Get resources for the truth sample data that is subset from the full callset.

If mt this will return the truth sample MatrixTable (subset from callset); otherwise it returns the merged truth sample Table that includes both the truth data and the data from the callset.

Parameters:
  • truth_sample (str) – Name of the truth sample.

  • mt (bool) – Whether path is for a MatrixTable, default is True.

  • test (bool) – Whether to use a tmp path for variant QC tests.

  • truth_sample

  • mt

Return type:

Union[VersionedMatrixTableResource, VersionedTableResource]

Returns:

Path to callset truth sample MT.

gnomad_qc.v4.resources.variant_qc.get_score_bins(model_id, aggregated, test=False)[source]

Return the path to a Table containing RF or VQSR scores and annotated with a bin based on rank of the metric scores.

Note

These Tables are only available for exomes data. Use the v3 resources for the genomes data.

Parameters:
  • model_id (str) – RF or VQSR model ID for which to return score data.

  • aggregated (bool) – Whether to get the aggregated data. If True, will return the path to Table grouped by bin that contains aggregated variant counts per bin.

  • test (bool) – Whether to use a tmp path for variant QC tests.

  • aggregated

Return type:

VersionedTableResource

Returns:

Path to desired hail Table

gnomad_qc.v4.resources.variant_qc.get_binned_concordance(model_id, truth_sample, test=False)[source]

Return the path to a truth sample concordance Table.

Note

These Tables are only available for exomes data. Use the v3 resources for the genomes data.

This Table contains concordance information (TP, FP, FN) between a truth sample within the callset and the sample’s truth data, grouped by bins of a metric (RF or VQSR scores).

Parameters:
  • model_id (str) – RF or VQSR model ID for which to return score data.

  • truth_sample (str) – Which truth sample concordance to analyze (e.g., “NA12878” or “syndip”).

  • test (bool) – Whether to use a tmp path for variant QC tests.

Return type:

VersionedTableResource

Returns:

Path to binned truth data concordance Hail Table.

gnomad_qc.v4.resources.variant_qc.get_rf_run_path(version='4.0', test=False)[source]

Return the path to the json file containing the RF runs list.

Parameters:
  • version (str) – Version of RF path to return.

  • test (bool) – Whether to return the test RF runs list.

Return type:

str

Returns:

Path to json file.

gnomad_qc.v4.resources.variant_qc.get_rf_model_path(model_id, version='4.0', test=False)[source]

Get the path to the RF model for a given run.

Parameters:
  • model_id (str) – RF run to load.

  • version (str) – Version of model path to return.

  • test (bool) – Whether to use a tmp path for variant QC tests.

Return type:

str

Returns:

Path to the RF model.

gnomad_qc.v4.resources.variant_qc.get_rf_training(model_id, test=False)[source]
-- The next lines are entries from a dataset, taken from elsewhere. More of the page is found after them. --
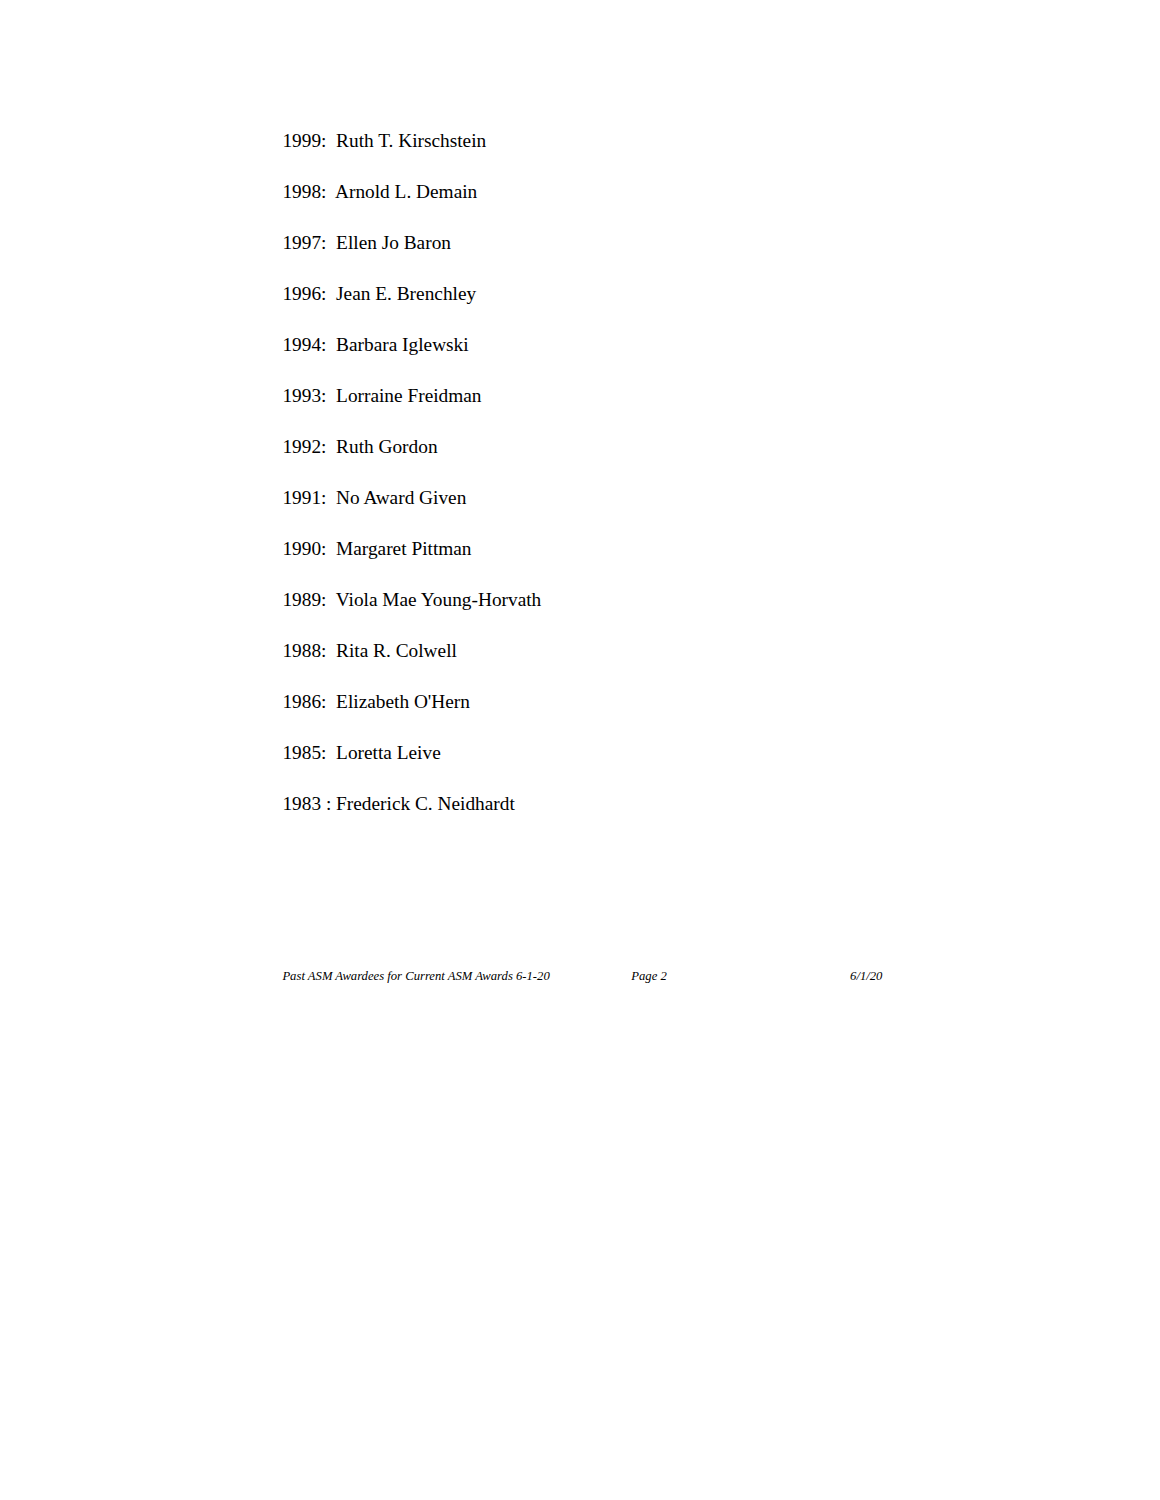1999: Ruth T. Kirschstein
1998: Arnold L. Demain
1997: Ellen Jo Baron
1996: Jean E. Brenchley
1994: Barbara Iglewski
1993: Lorraine Freidman
1992: Ruth Gordon
1991: No Award Given
1990: Margaret Pittman
1989: Viola Mae Young-Horvath
1988: Rita R. Colwell
1986: Elizabeth O'Hern
1985: Loretta Leive
1983 : Frederick C. Neidhardt
Past ASM Awardees for Current ASM Awards 6-1-20 Page 2 6/1/20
Get the training data for a given run.

Parameters:
  • model_id (str) – RF run to load.

  • test (bool) – Whether to use a tmp path for variant QC tests.

Return type:

VersionedTableResource

Returns:

VersionedTableResource for RF training data.

gnomad_qc.v4.resources.variant_qc.get_variant_qc_result(model_id, test=False, split=True)[source]

Get the results of variant QC filtering for a given run.

Note

These Tables are only available for exomes data. Use the v3 resources for the genomes data.

Parameters:
  • model_id (str) – Model ID of variant QC run to load. Must start with ‘rf_’, ‘vqsr_’, or ‘if_’.

  • test (bool) – Whether to use a tmp path for variant QC tests.

  • split (bool) – Whether to return the split or unsplit variant QC result.

Return type:

VersionedTableResource

Returns:

VersionedTableResource for variant QC results.

gnomad_qc.v4.resources.variant_qc.final_filter(data_type='exomes', test=False)[source]

Get finalized variant QC filtering Table.

Parameters:
  • data_type (str) – Whether to return ‘exomes’ or ‘genomes’ data. Default is exomes.

  • test (bool) – Whether to use a tmp path for variant QC tests.

Return type:

VersionedTableResource

Returns:

VersionedTableResource for final variant QC data.